Monday, November 12, 2007

This new blog is just to give myself a change of pace from the recipe blog I suppose.
Yesterday, as my husband and I were driving back from a holiday, we got talking about thermodynamics in a random context. For me, it was a conundrum and created a cogent impulse to explore the universal truth of the term. If one were to consider the universe a closed boundary system and all energy to pass within it from higher to lower states, in constant motion, then isn't that the same truth that can be applied to the ying and yang of almost everything?
If yang stands for everything white, good, pure...and if yin stands for everything black, dark, diabolic, though it could never mean that these two states of being are integral in their nature, each maintaining its identity, not influencing the other.
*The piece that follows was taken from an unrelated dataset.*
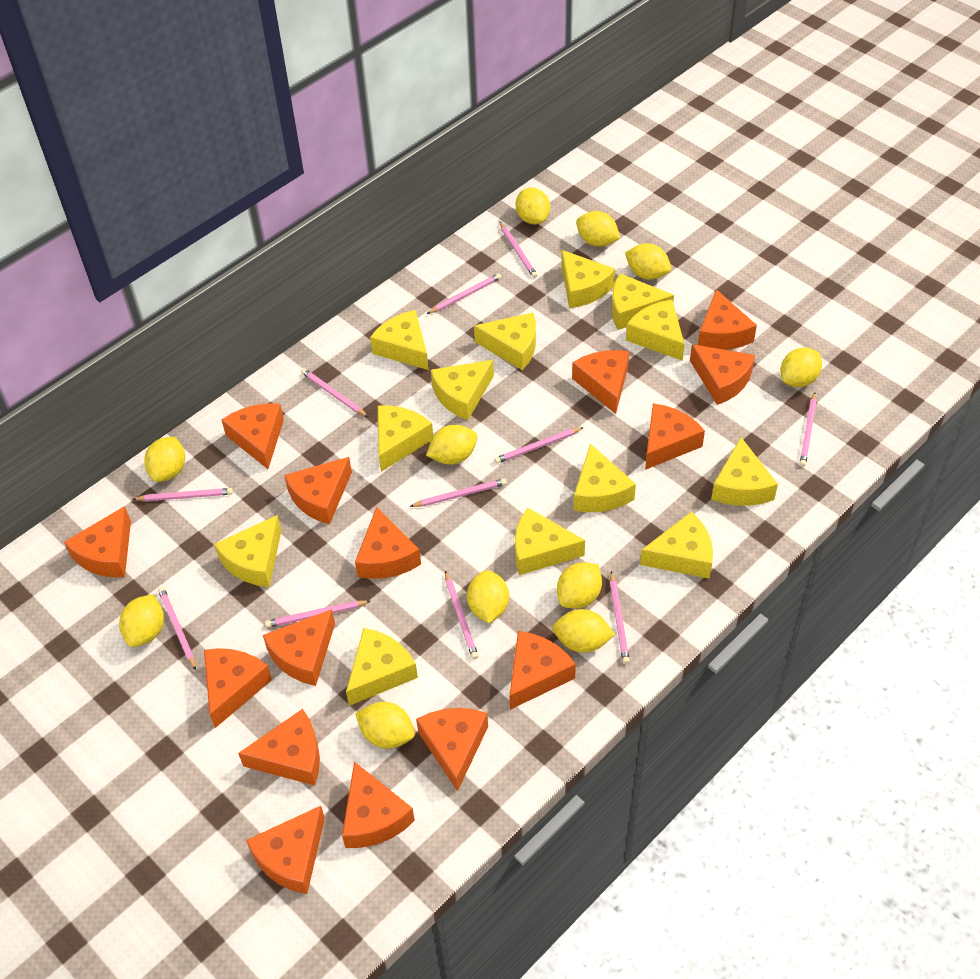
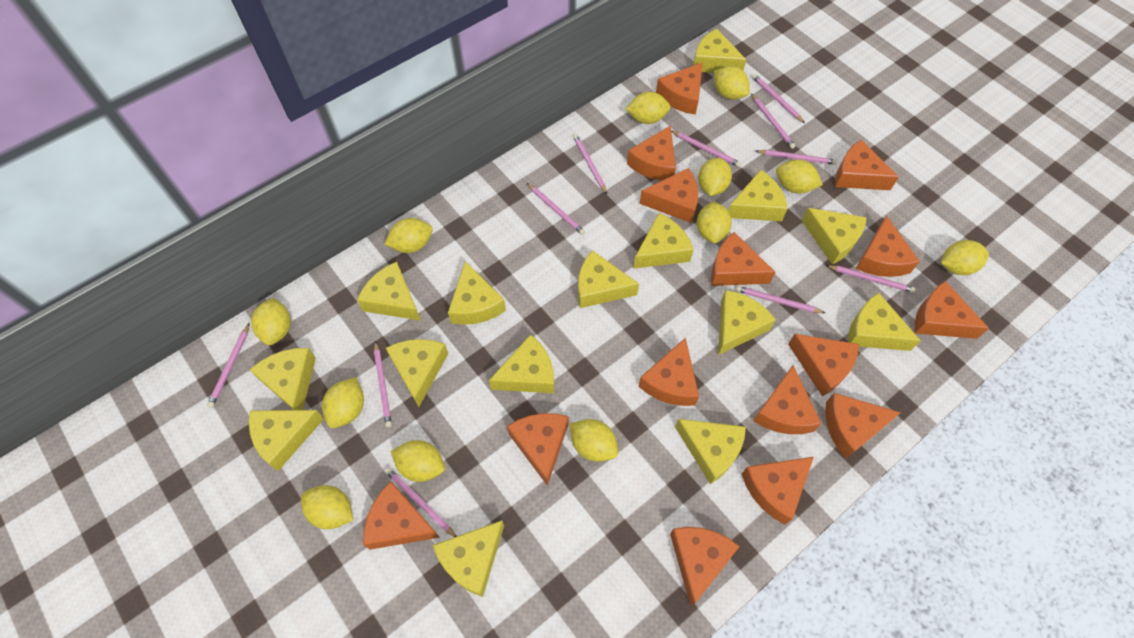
yellow cheese: [214,515,282,587] [346,628,418,706] [370,310,428,370] [378,405,433,472] [431,360,494,420] [474,313,536,370] [515,508,585,575] [561,250,615,308] [574,444,636,512] [612,273,674,330] [626,300,685,361] [640,511,713,579] [711,437,778,506] = 13 -> [249,348,316,410] [249,410,324,471] [357,262,421,321] [386,339,448,407] [433,520,504,597] [448,261,506,325] [489,334,554,393] [578,250,639,308] [633,213,694,269] [675,419,746,484] [693,29,747,73] [718,290,776,355] [728,170,788,221] [802,208,867,264] [848,293,921,351] = 15
yellow lemon: [119,594,164,647] [144,437,185,482] [355,702,415,748] [426,425,478,465] [467,570,509,623] [516,188,550,225] [552,609,615,653] [557,562,602,608] [576,211,620,247] [625,243,671,280] [780,347,822,387] = 11 -> [251,298,291,345] [301,485,353,529] [322,377,364,428] [385,218,433,253] [391,440,445,482] [570,419,618,462] [626,92,670,124] [697,202,732,243] [698,158,732,196] [714,66,750,100] [776,159,823,194] [941,240,989,275] = 12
If that were true, then I find little comfort in that hypothesis. I always believed that the only ever thing that symbolized pure good / pure evil and existed as two separate states was fictional- Stevenson' Jekyll and Hyde, in which one man represented the yang of all character - Jekyl and the other man represented the yin of all mankind- Mr. Hyde. In other words, it is virtually impossible to find a man who is completely bad or completely good.
Supposing yin and yang stand for tradition and change respectively. Do these not complement each other. Does change not happen in the backdrop of a strong traditional base? What would be the existential state of tradition without change and vice versa? Thus energy flows happen between these states constantly, and in a larger context between everything that possesses ying and yang attributes.
This I believe is also true of people. Good people influence others through a flow of positive energy from their attitudes, their dispositions, their traits, similarly we see many wise people get influenced by negative energy flows.
Thus, the ying and yang in this world is interlocked in a constant battle. This battle between these states of polarity is what maintains the equilibrium in the world as we see it.